# How often do You go to the movies?



## John Corn (Mar 21, 2002)

How often do you go to the theater to see a movie?


----------



## gcutler (Mar 23, 2002)

A local movie theatre used to have Saturday 10am showings and I used to go all the time as there were never more than 3-4 people in the theatre (it was great) But of course they were losing money so after about 2 years they stopped that 

But now it is the noisy crowds make we just want to wait for DVD.


----------



## Steve Mehs (Mar 21, 2002)

I can't say never, so less then once a year.

I went to an Imax once and a drive in once.
Movies I saw at a regular theater were
-Men In Black
-Homeward Bound 2 (lame!)
-Home Alone
-Jurassic Park
-The Bear


----------



## Chris Blount (Jun 22, 2001)

I voted 5 to 6 times a year. Most of my movie going is usually done during the summer. Before venturing out I usually decide how badly I want to see the movie. Most of the time I wait for DVD since my home theater can deliver the same or better sound and picture experience than any movie theater (except for IMAX).


----------



## cnsf (Jun 6, 2002)

We used to go to matinees almost every week......

Then, we had kids......


----------



## DarrellP (Apr 24, 2002)

Rarely. Everytime I go something happens; One night the movie started 15 minutes late & we had to leave to pick up our daughter so we missed the last 10 minutes of "Don't Say a Word". Then we go to take our daughter (6 yrs old) to see "The Rookie" and it is sold out! Talk about heartbreak. How do you explain to a 6 year old that we can't see the movie till next Saturday because too many people bought tickets? That's when I discovered Fandango.com.

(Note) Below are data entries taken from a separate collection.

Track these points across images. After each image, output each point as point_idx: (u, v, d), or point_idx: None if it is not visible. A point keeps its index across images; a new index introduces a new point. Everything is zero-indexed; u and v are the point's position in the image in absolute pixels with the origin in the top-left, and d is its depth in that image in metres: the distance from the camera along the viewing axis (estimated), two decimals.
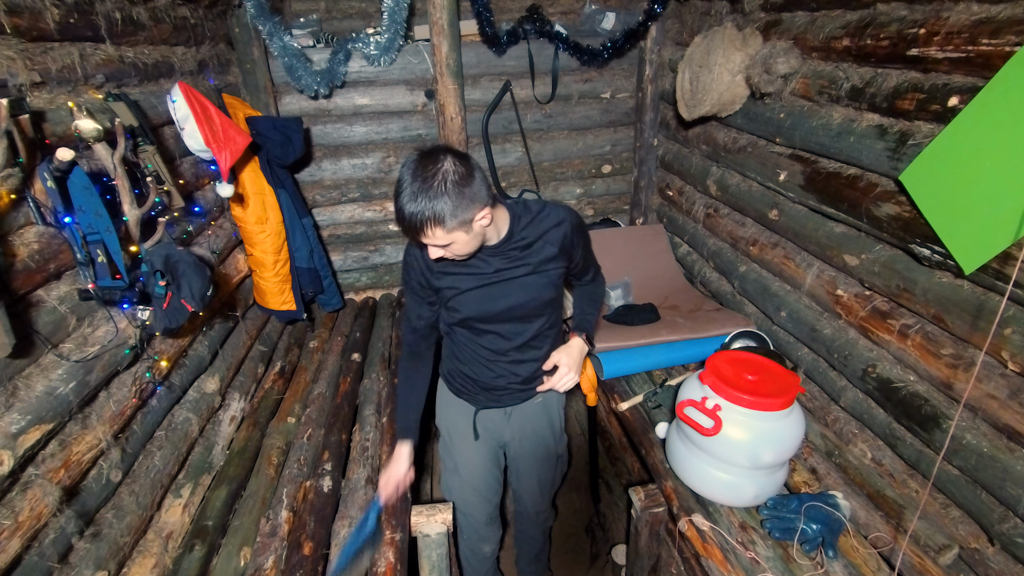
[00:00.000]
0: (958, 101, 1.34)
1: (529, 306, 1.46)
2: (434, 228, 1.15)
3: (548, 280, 1.44)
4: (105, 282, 1.31)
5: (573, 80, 2.96)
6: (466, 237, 1.22)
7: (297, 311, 2.48)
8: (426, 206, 1.12)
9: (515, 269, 1.40)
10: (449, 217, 1.14)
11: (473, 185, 1.16)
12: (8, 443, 1.08)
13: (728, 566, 1.47)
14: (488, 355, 1.55)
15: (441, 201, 1.12)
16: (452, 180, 1.12)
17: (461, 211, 1.15)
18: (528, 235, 1.39)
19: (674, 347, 2.29)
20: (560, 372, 1.51)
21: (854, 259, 1.77)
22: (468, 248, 1.26)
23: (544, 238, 1.40)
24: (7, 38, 1.19)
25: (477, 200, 1.17)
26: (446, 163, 1.13)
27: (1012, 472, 1.34)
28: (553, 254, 1.41)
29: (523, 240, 1.38)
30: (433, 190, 1.12)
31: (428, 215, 1.13)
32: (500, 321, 1.48)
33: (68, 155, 1.16)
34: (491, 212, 1.23)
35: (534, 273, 1.42)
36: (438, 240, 1.19)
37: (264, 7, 2.30)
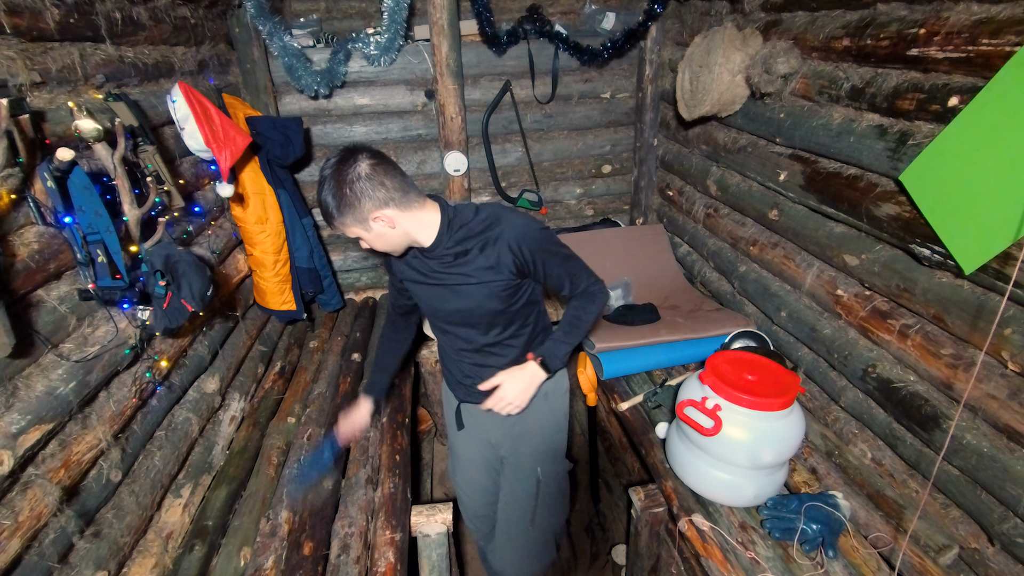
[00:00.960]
0: (958, 101, 1.34)
1: (475, 314, 1.44)
2: (331, 221, 1.25)
3: (489, 291, 1.39)
4: (105, 282, 1.31)
5: (573, 80, 2.96)
6: (369, 235, 1.28)
7: (297, 311, 2.48)
8: (323, 201, 1.23)
9: (449, 276, 1.39)
10: (336, 213, 1.22)
11: (367, 185, 1.20)
12: (8, 443, 1.08)
13: (728, 566, 1.47)
14: (454, 352, 1.58)
15: (332, 197, 1.21)
16: (348, 179, 1.19)
17: (348, 209, 1.21)
18: (460, 244, 1.36)
19: (674, 347, 2.29)
20: (496, 394, 1.47)
21: (854, 259, 1.77)
22: (383, 245, 1.32)
23: (479, 248, 1.36)
24: (7, 38, 1.19)
25: (368, 201, 1.21)
26: (354, 163, 1.20)
27: (1012, 472, 1.34)
28: (488, 265, 1.36)
29: (453, 248, 1.36)
30: (332, 186, 1.20)
31: (323, 209, 1.24)
32: (453, 323, 1.50)
33: (68, 155, 1.16)
34: (394, 215, 1.25)
35: (471, 283, 1.38)
36: (343, 231, 1.27)
37: (264, 7, 2.30)
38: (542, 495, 1.72)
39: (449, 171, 2.85)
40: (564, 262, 1.43)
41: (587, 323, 1.51)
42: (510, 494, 1.75)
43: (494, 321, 1.46)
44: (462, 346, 1.53)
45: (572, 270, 1.46)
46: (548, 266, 1.40)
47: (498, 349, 1.51)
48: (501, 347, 1.51)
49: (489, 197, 3.14)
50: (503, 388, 1.48)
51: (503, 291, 1.39)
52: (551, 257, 1.40)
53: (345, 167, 1.20)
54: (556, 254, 1.41)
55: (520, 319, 1.49)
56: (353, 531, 1.57)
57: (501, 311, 1.44)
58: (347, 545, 1.52)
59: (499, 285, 1.38)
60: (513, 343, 1.51)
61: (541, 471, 1.69)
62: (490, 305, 1.41)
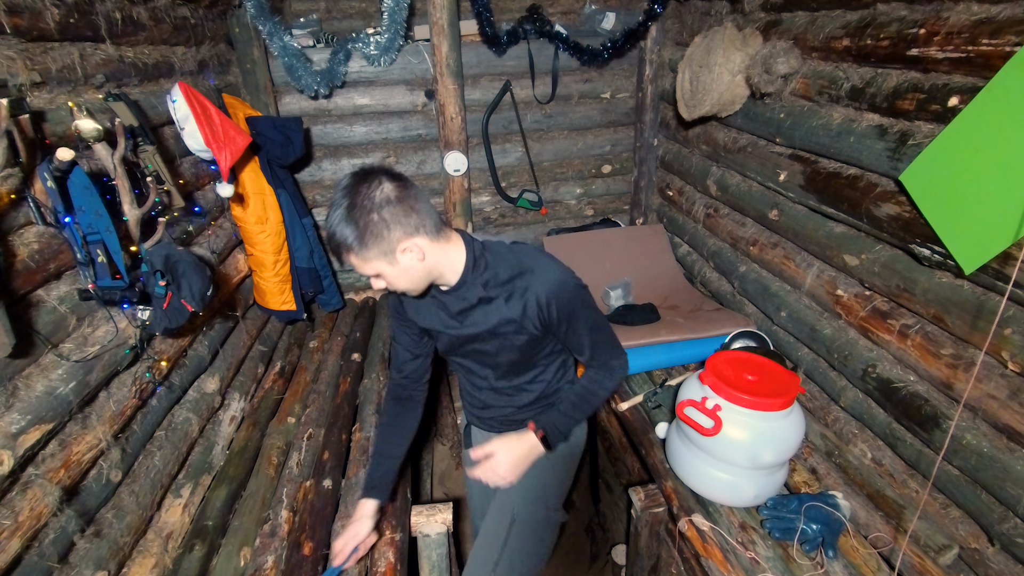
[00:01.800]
0: (958, 101, 1.34)
1: (492, 360, 1.35)
2: (348, 255, 1.09)
3: (510, 344, 1.28)
4: (105, 282, 1.31)
5: (573, 80, 2.96)
6: (393, 270, 1.12)
7: (297, 311, 2.48)
8: (339, 231, 1.06)
9: (470, 321, 1.27)
10: (357, 244, 1.06)
11: (397, 211, 1.05)
12: (8, 443, 1.08)
13: (728, 566, 1.47)
14: (468, 383, 1.49)
15: (351, 226, 1.05)
16: (375, 203, 1.04)
17: (374, 240, 1.06)
18: (485, 289, 1.23)
19: (674, 347, 2.29)
20: (487, 464, 1.33)
21: (854, 259, 1.77)
22: (405, 283, 1.16)
23: (504, 298, 1.23)
24: (7, 38, 1.19)
25: (398, 228, 1.06)
26: (378, 185, 1.05)
27: (1012, 472, 1.34)
28: (512, 318, 1.23)
29: (477, 292, 1.23)
30: (350, 215, 1.04)
31: (339, 240, 1.07)
32: (468, 359, 1.40)
33: (68, 155, 1.15)
34: (425, 246, 1.11)
35: (491, 333, 1.27)
36: (359, 268, 1.11)
37: (264, 7, 2.30)
38: (512, 540, 1.44)
39: (449, 171, 2.85)
40: (592, 329, 1.30)
41: (599, 399, 1.39)
42: (483, 528, 1.52)
43: (511, 368, 1.37)
44: (476, 382, 1.46)
45: (597, 339, 1.33)
46: (573, 329, 1.28)
47: (512, 392, 1.43)
48: (516, 390, 1.43)
49: (489, 197, 3.14)
50: (496, 460, 1.33)
51: (524, 344, 1.30)
52: (580, 321, 1.27)
53: (366, 190, 1.04)
54: (586, 319, 1.28)
55: (541, 367, 1.41)
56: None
57: (519, 361, 1.35)
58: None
59: (521, 339, 1.28)
60: (530, 388, 1.43)
61: (516, 511, 1.46)
62: (509, 356, 1.32)
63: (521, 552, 1.47)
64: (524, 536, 1.47)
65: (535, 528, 1.49)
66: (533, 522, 1.48)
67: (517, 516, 1.46)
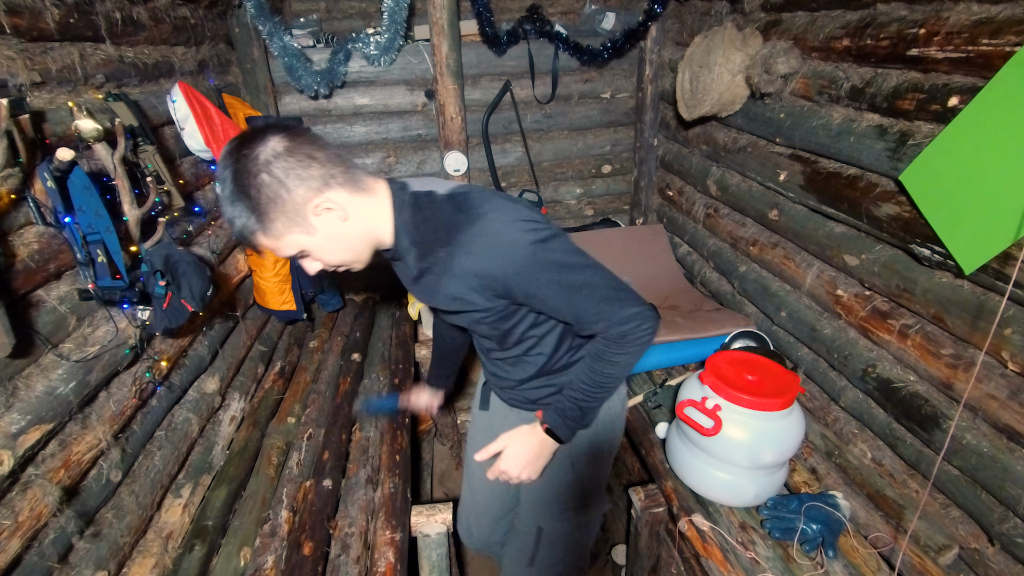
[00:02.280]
0: (958, 101, 1.34)
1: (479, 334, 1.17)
2: (255, 238, 0.89)
3: (473, 319, 1.07)
4: (105, 282, 1.31)
5: (573, 80, 2.96)
6: (315, 240, 0.90)
7: (297, 311, 2.48)
8: (231, 212, 0.86)
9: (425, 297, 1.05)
10: (256, 220, 0.86)
11: (291, 163, 0.84)
12: (8, 443, 1.08)
13: (728, 566, 1.47)
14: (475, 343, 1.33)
15: (241, 199, 0.85)
16: (259, 164, 0.83)
17: (272, 207, 0.85)
18: (417, 259, 0.99)
19: (674, 347, 2.29)
20: (498, 463, 1.21)
21: (854, 259, 1.77)
22: (339, 254, 0.94)
23: (436, 273, 0.98)
24: (7, 38, 1.19)
25: (299, 185, 0.85)
26: (258, 145, 0.84)
27: (1012, 472, 1.34)
28: (454, 295, 0.99)
29: (413, 262, 1.01)
30: (237, 187, 0.84)
31: (237, 224, 0.87)
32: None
33: (68, 155, 1.16)
34: (343, 200, 0.89)
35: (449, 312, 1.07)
36: (278, 251, 0.91)
37: (264, 7, 2.30)
38: (542, 551, 1.45)
39: (449, 171, 2.85)
40: (570, 292, 0.97)
41: (611, 377, 1.09)
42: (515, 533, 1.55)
43: (500, 340, 1.16)
44: (480, 344, 1.28)
45: (582, 301, 0.99)
46: (540, 301, 0.99)
47: (512, 363, 1.23)
48: (515, 362, 1.22)
49: None
50: (505, 457, 1.19)
51: (490, 321, 1.07)
52: (546, 289, 0.96)
53: (248, 151, 0.83)
54: (554, 283, 0.95)
55: (531, 340, 1.15)
56: (353, 531, 1.57)
57: (500, 336, 1.13)
58: (347, 545, 1.52)
59: (481, 316, 1.05)
60: (528, 360, 1.20)
61: (542, 523, 1.41)
62: (484, 331, 1.12)
63: (553, 558, 1.47)
64: (554, 546, 1.44)
65: (563, 536, 1.44)
66: (560, 531, 1.42)
67: (544, 527, 1.42)
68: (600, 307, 1.00)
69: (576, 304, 1.00)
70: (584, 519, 1.48)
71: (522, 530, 1.51)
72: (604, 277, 1.01)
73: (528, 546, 1.48)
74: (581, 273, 0.98)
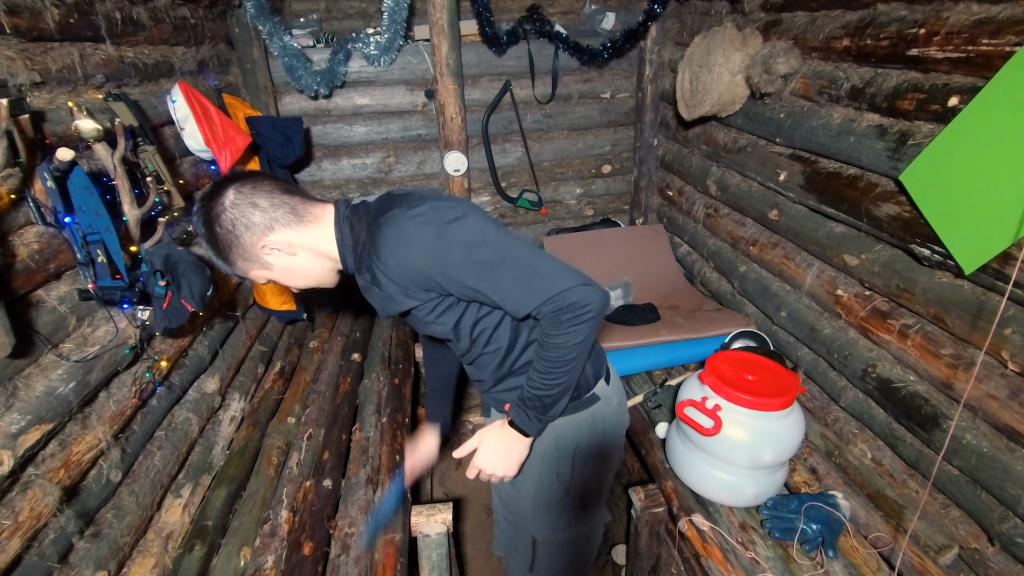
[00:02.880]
0: (958, 101, 1.34)
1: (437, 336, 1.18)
2: (230, 271, 1.06)
3: (421, 320, 1.10)
4: (105, 282, 1.31)
5: (573, 80, 2.96)
6: (274, 273, 1.06)
7: (297, 311, 2.48)
8: (209, 253, 1.05)
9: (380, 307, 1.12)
10: (223, 260, 1.03)
11: (235, 215, 0.99)
12: (8, 443, 1.08)
13: (728, 566, 1.47)
14: None
15: (212, 248, 1.03)
16: (214, 215, 0.99)
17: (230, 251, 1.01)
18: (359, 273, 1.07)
19: (674, 347, 2.29)
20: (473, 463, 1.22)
21: (854, 259, 1.77)
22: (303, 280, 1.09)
23: (373, 278, 1.03)
24: (7, 38, 1.19)
25: (245, 232, 0.99)
26: (217, 201, 0.99)
27: (1012, 472, 1.34)
28: (390, 296, 1.04)
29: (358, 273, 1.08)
30: (207, 236, 1.02)
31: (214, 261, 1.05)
32: None
33: (68, 155, 1.16)
34: (289, 238, 1.01)
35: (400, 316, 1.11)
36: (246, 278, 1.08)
37: (264, 7, 2.30)
38: (539, 556, 1.46)
39: (449, 171, 2.85)
40: (489, 273, 0.96)
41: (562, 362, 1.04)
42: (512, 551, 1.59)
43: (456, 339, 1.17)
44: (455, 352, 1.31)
45: (504, 282, 0.96)
46: (464, 288, 0.99)
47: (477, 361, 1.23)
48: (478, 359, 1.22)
49: (489, 197, 3.14)
50: (478, 455, 1.20)
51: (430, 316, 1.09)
52: (463, 275, 0.96)
53: (211, 207, 1.00)
54: (469, 268, 0.95)
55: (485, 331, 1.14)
56: (353, 531, 1.57)
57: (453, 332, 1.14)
58: (347, 545, 1.52)
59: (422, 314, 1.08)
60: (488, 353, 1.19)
61: (535, 533, 1.42)
62: (435, 330, 1.14)
63: (552, 568, 1.49)
64: (551, 556, 1.45)
65: (558, 548, 1.44)
66: (554, 543, 1.42)
67: (537, 538, 1.42)
68: (527, 284, 0.96)
69: (498, 282, 0.96)
70: (580, 532, 1.44)
71: (520, 538, 1.52)
72: (524, 253, 0.98)
73: (526, 554, 1.50)
74: (495, 250, 0.96)
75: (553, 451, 1.28)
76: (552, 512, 1.38)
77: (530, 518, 1.41)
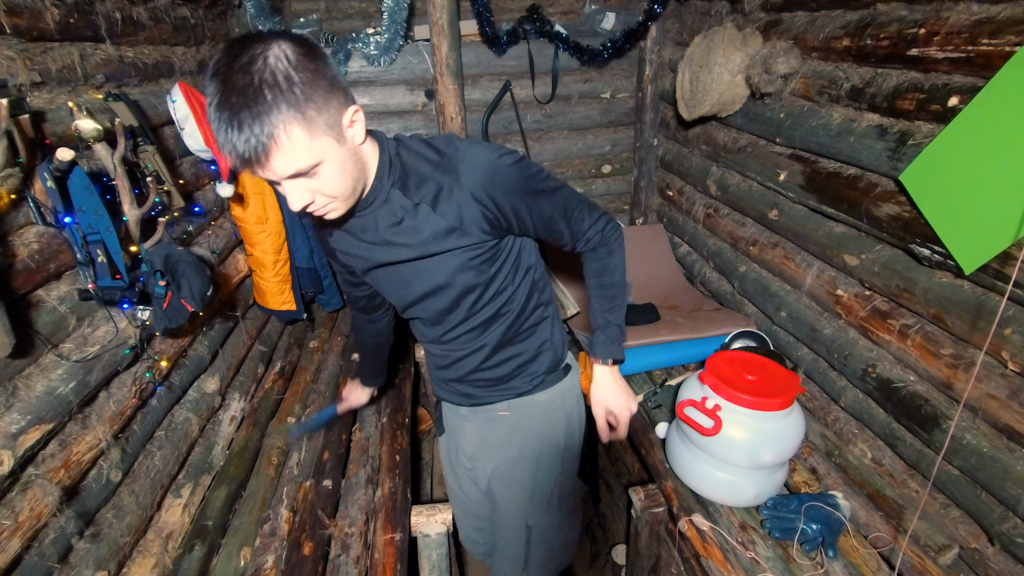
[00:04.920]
0: (958, 101, 1.34)
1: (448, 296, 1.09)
2: (288, 131, 0.76)
3: (460, 263, 1.03)
4: (105, 282, 1.31)
5: (573, 80, 2.96)
6: (340, 152, 0.84)
7: (297, 311, 2.48)
8: (262, 108, 0.74)
9: (402, 245, 1.02)
10: (299, 110, 0.76)
11: (326, 67, 0.81)
12: (8, 443, 1.08)
13: (728, 566, 1.47)
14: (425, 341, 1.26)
15: (282, 96, 0.74)
16: (316, 55, 0.79)
17: (321, 100, 0.78)
18: (406, 195, 0.98)
19: (674, 347, 2.29)
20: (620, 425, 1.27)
21: (854, 259, 1.77)
22: (342, 183, 0.87)
23: (430, 202, 0.97)
24: (7, 38, 1.19)
25: (336, 93, 0.82)
26: (275, 46, 0.76)
27: (1012, 472, 1.34)
28: (449, 226, 0.98)
29: (398, 200, 0.98)
30: (280, 80, 0.74)
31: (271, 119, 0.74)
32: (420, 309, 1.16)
33: (68, 155, 1.16)
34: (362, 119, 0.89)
35: (432, 254, 1.02)
36: (298, 159, 0.79)
37: (264, 7, 2.30)
38: (534, 550, 1.45)
39: None
40: (553, 201, 1.04)
41: (613, 284, 1.17)
42: (500, 541, 1.50)
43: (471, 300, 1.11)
44: (430, 336, 1.23)
45: (569, 211, 1.07)
46: (533, 213, 1.03)
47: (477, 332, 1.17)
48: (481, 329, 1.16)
49: None
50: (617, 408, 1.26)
51: (477, 259, 1.04)
52: (535, 199, 1.01)
53: (305, 43, 0.79)
54: (540, 193, 1.02)
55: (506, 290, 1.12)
56: (353, 531, 1.57)
57: (476, 285, 1.08)
58: (347, 545, 1.52)
59: (472, 252, 1.02)
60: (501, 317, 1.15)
61: (530, 522, 1.41)
62: (464, 279, 1.06)
63: (547, 555, 1.49)
64: (546, 540, 1.45)
65: (552, 528, 1.46)
66: (548, 524, 1.44)
67: (532, 525, 1.42)
68: (583, 212, 1.10)
69: (565, 212, 1.07)
70: (569, 505, 1.49)
71: (509, 537, 1.46)
72: (568, 187, 1.10)
73: (519, 552, 1.46)
74: (553, 182, 1.06)
75: (547, 429, 1.33)
76: (548, 489, 1.38)
77: (526, 506, 1.39)
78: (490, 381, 1.27)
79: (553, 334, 1.28)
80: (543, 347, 1.26)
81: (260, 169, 0.79)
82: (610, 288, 1.19)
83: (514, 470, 1.35)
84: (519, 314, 1.18)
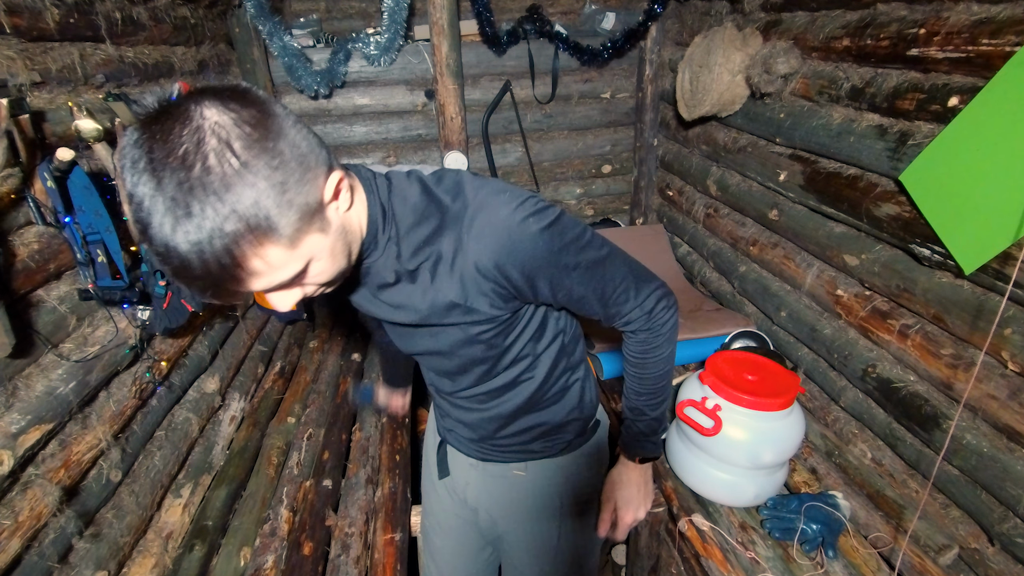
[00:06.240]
0: (958, 101, 1.34)
1: (452, 363, 0.95)
2: (263, 255, 0.57)
3: (464, 336, 0.87)
4: (105, 282, 1.31)
5: (573, 80, 2.96)
6: (327, 241, 0.64)
7: (297, 311, 2.48)
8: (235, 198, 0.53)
9: (399, 309, 0.86)
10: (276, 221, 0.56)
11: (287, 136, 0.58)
12: (8, 443, 1.08)
13: (728, 566, 1.47)
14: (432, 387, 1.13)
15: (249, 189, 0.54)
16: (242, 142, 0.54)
17: (295, 189, 0.57)
18: (396, 261, 0.80)
19: None
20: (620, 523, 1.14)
21: (854, 259, 1.77)
22: (337, 263, 0.69)
23: (430, 269, 0.79)
24: (7, 38, 1.19)
25: (311, 161, 0.60)
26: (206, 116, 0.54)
27: (1012, 472, 1.34)
28: (452, 301, 0.80)
29: (389, 263, 0.80)
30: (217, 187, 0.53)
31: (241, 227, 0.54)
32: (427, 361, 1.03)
33: (68, 155, 1.15)
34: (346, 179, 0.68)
35: (431, 327, 0.87)
36: (279, 276, 0.61)
37: (264, 7, 2.30)
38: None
39: None
40: (589, 279, 0.83)
41: (664, 377, 0.98)
42: None
43: (483, 369, 0.96)
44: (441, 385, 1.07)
45: (609, 282, 0.85)
46: (558, 292, 0.83)
47: (490, 398, 1.02)
48: (495, 396, 1.01)
49: None
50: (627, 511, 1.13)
51: (485, 333, 0.87)
52: (564, 276, 0.80)
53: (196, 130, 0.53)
54: (573, 269, 0.80)
55: (525, 359, 0.96)
56: (353, 531, 1.57)
57: (489, 358, 0.93)
58: (347, 545, 1.52)
59: (479, 328, 0.86)
60: (520, 386, 1.00)
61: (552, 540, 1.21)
62: (471, 352, 0.91)
63: None
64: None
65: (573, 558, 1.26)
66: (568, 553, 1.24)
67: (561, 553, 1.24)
68: (629, 282, 0.87)
69: (602, 285, 0.85)
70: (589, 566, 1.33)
71: None
72: (621, 252, 0.87)
73: None
74: (597, 248, 0.83)
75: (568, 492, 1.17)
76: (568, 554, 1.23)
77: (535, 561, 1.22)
78: (504, 447, 1.10)
79: (583, 399, 1.11)
80: (571, 415, 1.09)
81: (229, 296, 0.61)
82: (650, 382, 0.99)
83: (533, 539, 1.19)
84: (543, 382, 1.01)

With my home theater setup I don't miss the movies at all. At least I can eat my own popcorn with real butter on it and pause the movie to pee when I want and not listen to people talking or cell phones ringing or worry about an out-of-focus picture or the volume being to low or too high or not being shown in DTS when it is advertised as such.


----------



## Unthinkable (Sep 13, 2002)

> _Originally posted by DarrellP _
> *Rarely. Everytime I go something happens; One night the movie started 15 minutes late & we had to leave to pick up our daughter so we missed the last 10 minutes of "Don't Say a Word". *


I will forever be haunted by Brittany Murphy's "I'll never tell" can't-get-it-out-of- my-head like a bad pop song line. If I live to be 90 years of age I will still laugh at that one and always remember her for that single throwaway line no matter what she goes on to do!


----------